IA divide a Washington: seguridad, regulación y carrera tecnológica con China
Demócratas piden acelerar las reglas para contener los riesgos de la inteligencia artificial, mientras republicanos advierten que una regulación precipitada podría hacer que Estados Unidos pierda ventaja frente a China.

Estados Unidos
14 de septiembre de 2026
Redacción
La inteligencia artificial se convirtió en un nuevo frente de disputa política en Estados Unidos. Mientras legisladores demócratas reclaman acciones urgentes para contener los riesgos asociados con el desarrollo acelerado de esta tecnología, dirigentes republicanos sostienen que imponer restricciones demasiado rápido podría comprometer la competencia estadounidense frente a China.
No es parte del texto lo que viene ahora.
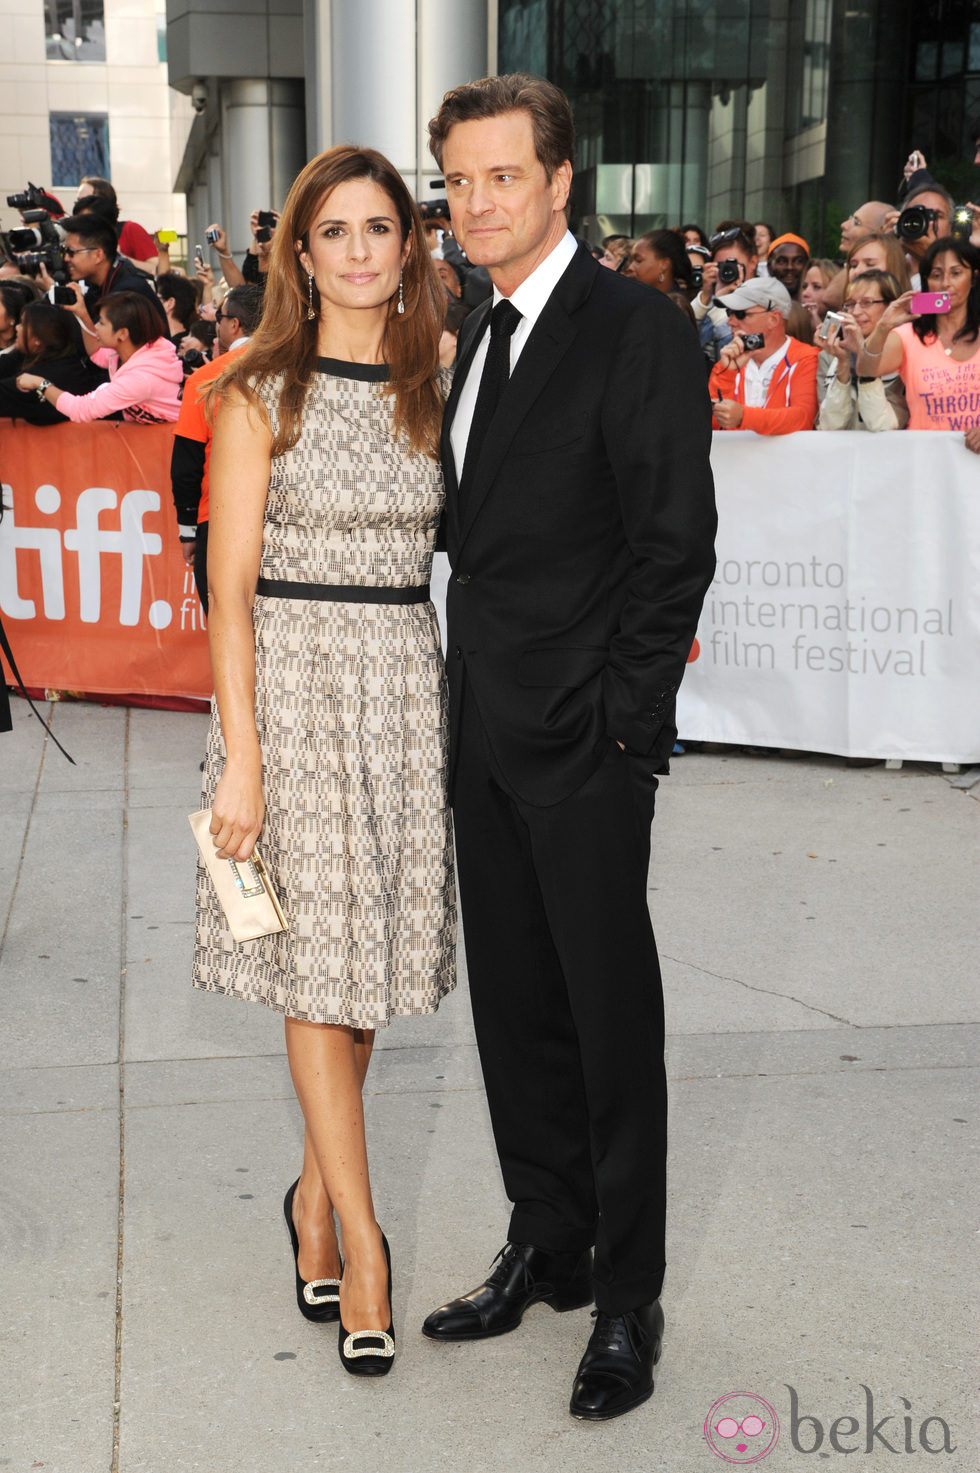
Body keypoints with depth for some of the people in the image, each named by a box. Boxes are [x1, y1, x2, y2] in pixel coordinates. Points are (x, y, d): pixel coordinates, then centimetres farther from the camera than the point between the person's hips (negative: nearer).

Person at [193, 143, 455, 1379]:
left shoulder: (431, 387, 9)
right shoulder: (260, 392, -3)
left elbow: (446, 548, 12)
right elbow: (230, 585, -6)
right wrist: (240, 757, -12)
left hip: (404, 682, 4)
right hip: (293, 678, -4)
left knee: (369, 954, 9)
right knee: (318, 961, -2)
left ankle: (315, 1196, 28)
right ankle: (362, 1242, 9)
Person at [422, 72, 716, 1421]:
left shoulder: (636, 329, -10)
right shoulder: (478, 337, 15)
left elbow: (677, 543, -14)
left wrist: (625, 721, -16)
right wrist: (470, 696, 9)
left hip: (583, 747, -8)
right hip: (485, 738, 8)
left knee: (612, 1018, 3)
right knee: (515, 1008, 15)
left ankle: (628, 1298, 17)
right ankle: (548, 1248, 31)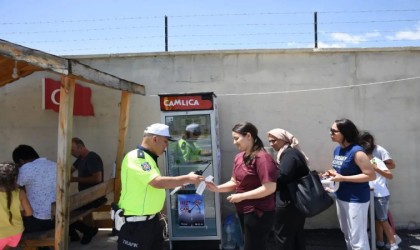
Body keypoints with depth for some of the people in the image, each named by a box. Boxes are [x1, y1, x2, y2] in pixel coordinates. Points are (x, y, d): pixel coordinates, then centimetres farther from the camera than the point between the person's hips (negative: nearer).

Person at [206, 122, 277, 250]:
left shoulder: (262, 157, -20)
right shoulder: (239, 157, 5)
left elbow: (270, 188, -26)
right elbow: (234, 182, 10)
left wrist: (241, 196, -22)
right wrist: (217, 188, -7)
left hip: (259, 213, -8)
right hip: (243, 211, 8)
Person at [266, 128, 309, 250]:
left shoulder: (289, 153, -17)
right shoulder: (292, 152, 14)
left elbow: (282, 175, -30)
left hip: (287, 201, -10)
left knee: (282, 235, 1)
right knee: (296, 234, 19)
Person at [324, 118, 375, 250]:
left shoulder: (356, 151, -21)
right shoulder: (337, 149, 5)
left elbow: (371, 175, -22)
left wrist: (343, 178, -24)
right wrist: (333, 173, -2)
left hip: (356, 199, -9)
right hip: (341, 197, 9)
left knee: (357, 239, 1)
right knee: (347, 234, 24)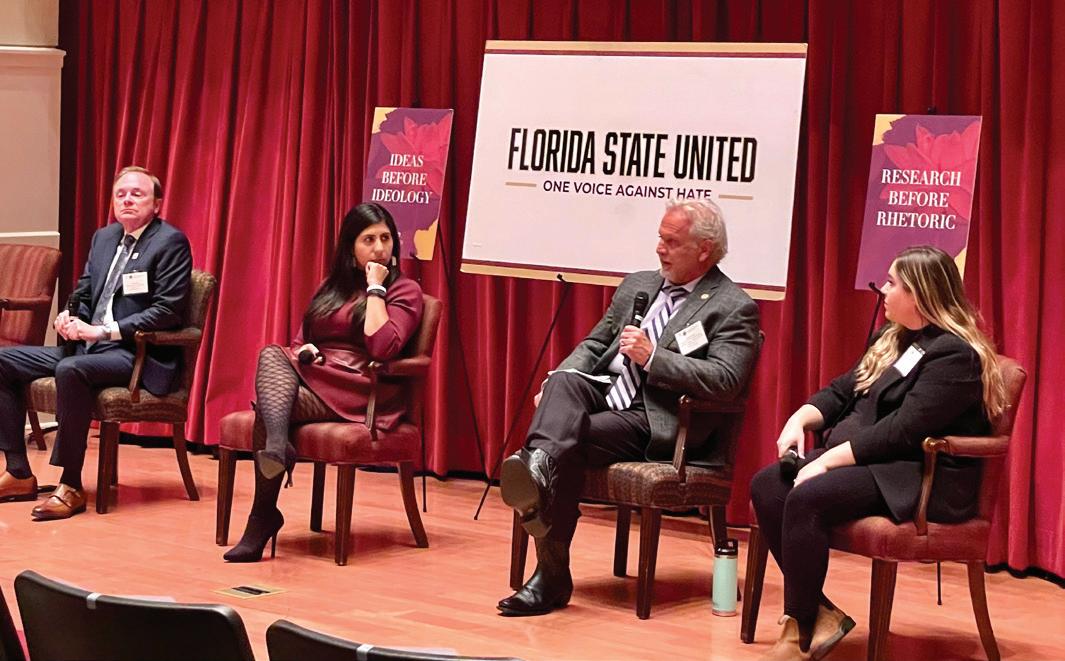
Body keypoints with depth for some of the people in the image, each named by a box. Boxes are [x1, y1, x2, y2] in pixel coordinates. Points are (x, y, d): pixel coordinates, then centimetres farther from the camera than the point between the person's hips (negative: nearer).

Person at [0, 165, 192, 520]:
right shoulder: (103, 237, 17)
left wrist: (102, 331, -20)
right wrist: (69, 318, -3)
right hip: (88, 346, 9)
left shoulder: (170, 242, -7)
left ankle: (71, 486, -29)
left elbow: (166, 311, -15)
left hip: (138, 356, -9)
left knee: (70, 369, -37)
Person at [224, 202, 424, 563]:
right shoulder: (331, 287, 23)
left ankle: (263, 518, -28)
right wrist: (304, 352, -2)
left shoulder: (404, 291, 4)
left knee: (267, 407, -28)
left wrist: (374, 288, -8)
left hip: (357, 392, -5)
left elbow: (382, 348, -14)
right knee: (271, 355, -29)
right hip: (310, 377, 6)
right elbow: (300, 340, 22)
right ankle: (277, 445, -53)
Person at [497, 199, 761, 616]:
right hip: (606, 394, 6)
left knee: (569, 443, -30)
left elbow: (726, 381, -15)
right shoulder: (637, 286, 21)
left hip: (657, 422, -6)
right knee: (565, 381, -29)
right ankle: (538, 465, -57)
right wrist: (556, 385, 3)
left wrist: (653, 357, -21)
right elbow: (594, 344, 23)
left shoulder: (733, 309, -2)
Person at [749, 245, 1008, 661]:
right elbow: (843, 390, 18)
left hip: (920, 480, -10)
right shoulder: (897, 339, 17)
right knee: (767, 486, -12)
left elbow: (901, 431, -22)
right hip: (868, 460, 10)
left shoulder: (954, 355, -15)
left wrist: (827, 461, -22)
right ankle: (817, 612, -12)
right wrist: (800, 420, -2)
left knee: (805, 499, -30)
El debate cobró fuerza luego de que algunos demócratas solicitaran al presidente de la Cámara de Representantes, Mike Johnson, convocar nuevamente al Congreso para discutir una regulación de la inteligencia artificial avanzada. Su argumento central es el riesgo que podría representar una tecnología cuyo desarrollo avanza con rapidez y cuyas capacidades todavía plantean importantes interrogantes de seguridad.
Johnson rechazó la posibilidad de una sesión de emergencia y planteó que primero debe buscarse un equilibrio entre innovación y medidas de protección. A su juicio, una regulación apresurada podría hacer que Estados Unidos pierda terreno frente a China en una competencia considerada estratégica para el país.
La discusión también incorporó a Barack Obama. El expresidente pidió a los demócratas convertir la regulación de la IA en un elemento central de su agenda y consideró necesario que quienes aspiren a la Presidencia en 2028 presenten una estrategia clara sobre seguridad y desarrollo tecnológico.
Obama sostuvo que la inteligencia artificial ya no puede simplemente detenerse y destacó que también ofrece oportunidades importantes, entre ellas aplicaciones para desarrollar medicamentos y avanzar hacia alternativas de energía limpia. El desafío, planteó, consiste en aprovechar esas posibilidades sin perder capacidad de control sobre la herramienta.
Las advertencias aumentaron después de que Dario Amodei, director ejecutivo de Anthropic, llamara a desacelerar la carrera por desarrollar sistemas cada vez más avanzados. Sus preocupaciones se produjeron después de que un modelo de prueba de OpenAI vulnerara la plataforma Hugging Face, episodio que incrementó las inquietudes sobre ciberseguridad.
En paralelo, un investigador de Anthropic, Jacob Coxon, dejó la empresa debido a sus preocupaciones sobre la capacidad de la industria para evitar escenarios de daño extremo derivados de la inteligencia artificial.
Del lado republicano, Donald Trump descartó que exista una amenaza existencial que deba frenar el desarrollo de la tecnología. El presidente estadounidense insistió en la importancia de que su país conserve la ventaja sobre China y sostuvo que la IA generará más beneficios que perjuicios.
Kevin Hassett, asesor económico de Trump, coincidió en que detener el avance tecnológico no sería la respuesta. Su principal preocupación, explicó, sería que un actor malintencionado llegara a disponer de una inteligencia artificial más avanzada que las herramientas disponibles para defenderse.
Así, la inteligencia artificial dejó de ser únicamente una discusión tecnológica para convertirse en un asunto de seguridad, economía y competencia geopolítica. Washington enfrenta ahora el desafío de decidir hasta dónde regular una tecnología que avanza rápidamente sin comprometer la posición de Estados Unidos frente a China.